O que pode parecer um transtorno - o tempo da gestação, de nove anos em vez de nove meses - ajudou a cumprir seu intento, como explica o autor. Interlocutores tinham motivos vários para querer evitá-lo: repressores temiam a revelação de crimes, perseguidos receavam expor a memória. Insistiu. E foi assim que, depois de tentar de 2003 a 2011, ouviu de policiais que estiveram na tocaia que assassinou seu biografado os pormenores - sobretudo o fato de ele estar desarmado. Nem todas as revelações envolviam dor. Clara Charf, companheira de Marighella, resistiu anos até lhe dizer como tinha sido o primeiro beijo trocado: numa romântica caminhada dos dois pelo Rio, na década de 1940. Poucos relatos, como explica o biógrafo, deram a dimensão da barbárie como o do empresário francês Jacques Breyton, militante da Resistência Francesa que esteve preso em Montluc, prisão administrada por Klaus Barbie, conhecido como "Carniceiro de Lyon". Nas mãos da equipe do delegado Sergio Paranhos Fleury, Breyton relata que sofreu muito mais do que na dos nazistas.
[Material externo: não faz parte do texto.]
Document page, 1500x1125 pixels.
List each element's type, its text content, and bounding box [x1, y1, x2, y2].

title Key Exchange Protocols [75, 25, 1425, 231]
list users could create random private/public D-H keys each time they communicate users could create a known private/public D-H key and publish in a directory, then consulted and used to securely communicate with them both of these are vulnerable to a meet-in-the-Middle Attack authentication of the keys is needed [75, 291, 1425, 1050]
Marighella é "hoje objeto de desinteligência apaixonada, o que confirma que o personagem sobreviveu à morte física", define seu biógrafo. Um clipe dos Racionais MC´s sobre o guerrilheiro virou fenômeno midiático, com milhões de exibições no YouTube. A dimensão da presença de Marighella se pode notar numa comparação com outro líder de esquerda, morto mais de duas décadas depois. Luiz Carlos Prestes (1898-1990), que se inclui entre os grandes protagonistas políticos do Brasil do século XX, é "de algum modo uma figura do passado", observa. Um homem para quem "o conformismo é a morte" tinha vocação para mártir? Seu biógrafo discorda: "Marighella tinha vocação para viver, amava a vida, viveu intensamente".